§ Текст для анализа:
▼

Между тем в конце апреля поляки вновь перешли в наступление и вклинились в нашу территорию, 28 апреля заняв Жмеринку, а на следующий день — Винницу.
Под натиском Превосходящих сил противника соединения 12-й армии и правого фланга 14-й армии (командующий И. П. Уборевич), оказывая упорное сопротивление, начали отходить на восток. Ряд полков 17-й кавалерийской дивизии и 58-й стрелковой дивизии оказались отрезанными, потеряли связь со штабами дивизий и были вынуждены драться и отходить, не зная обстановки.
Большая часть нашего полка отходила южнее шоссе на Житомир. Ведя бой, мы задержались больше чем нужно и на подходе к реке Тетерев, юго-западнее Житомира, встретились уже с огнем пехоты поляков, находившейся на восточном берегу реки фронтом на запад. Река Тетерев не глубокая, но с обрывистыми берегами, труднопроходимая для конницы. Мы не стали прорываться здесь на восток; зная, что другие полки нашей кавалерийской дивизии отходят севернее шоссе, решили перейти шоссе западнее Житомира.

▲

§ Исходные данные:

▼

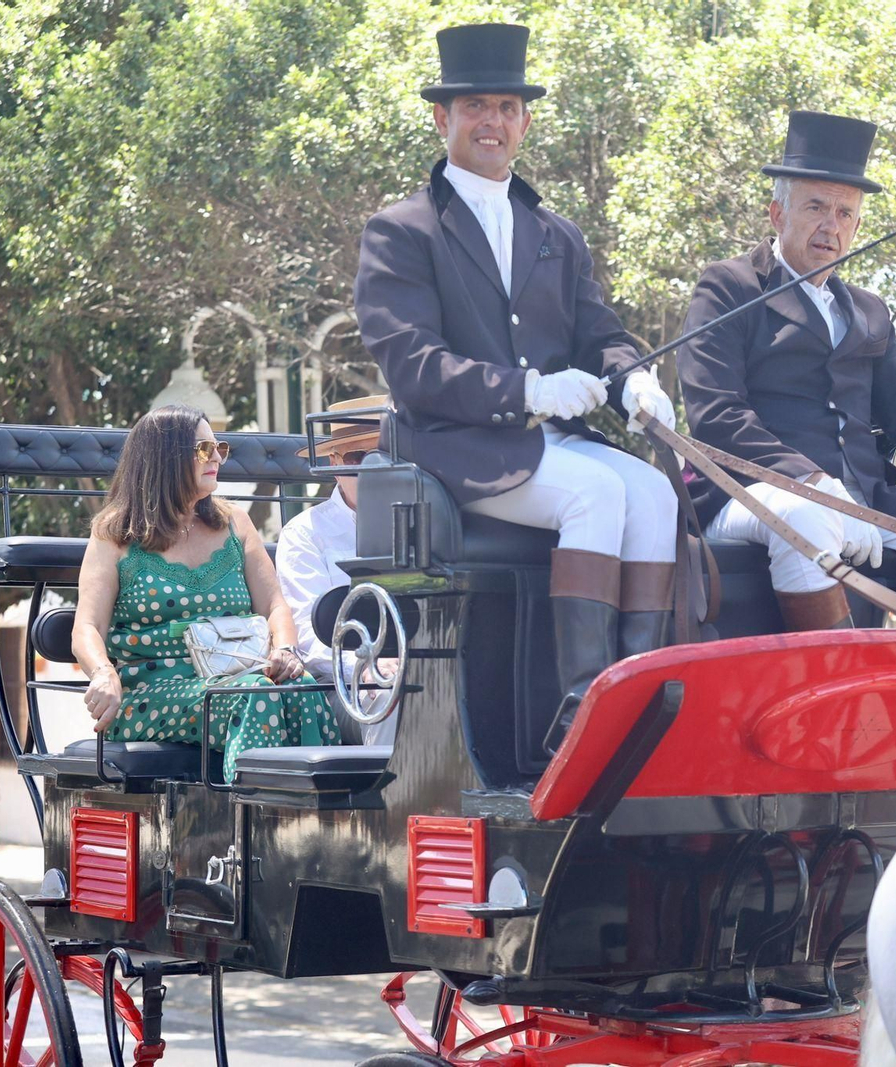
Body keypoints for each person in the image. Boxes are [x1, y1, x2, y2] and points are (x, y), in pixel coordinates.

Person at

▲

§ Постановка задачи: Допишите продолжение текста об отходе полка к реке Тетерев, начав сразу после его последнего предложения.

§ Поле ответа:
Повернули лесной дорогой на север. Пересекая шоссе, идущее на Новоград-Волынский, услышали стрельбу в Житомире и увидели обоз противника в количестве 33 повозок, идущий к Житомиру, и захватили его. Пройдя по лесу около четырех верст, сделали привал у ручья. Наши кавалеристы использовали привал не только для отдыха и кормежки лошадей, но и для того, чтобы пополнить свои запасы за счет присланного Польше из США. Интересно было наблюдать, как американские галеты, консервы и другое со смехом и радостью перекладывалось нашими кавалеристами в переметные сумы своих седел.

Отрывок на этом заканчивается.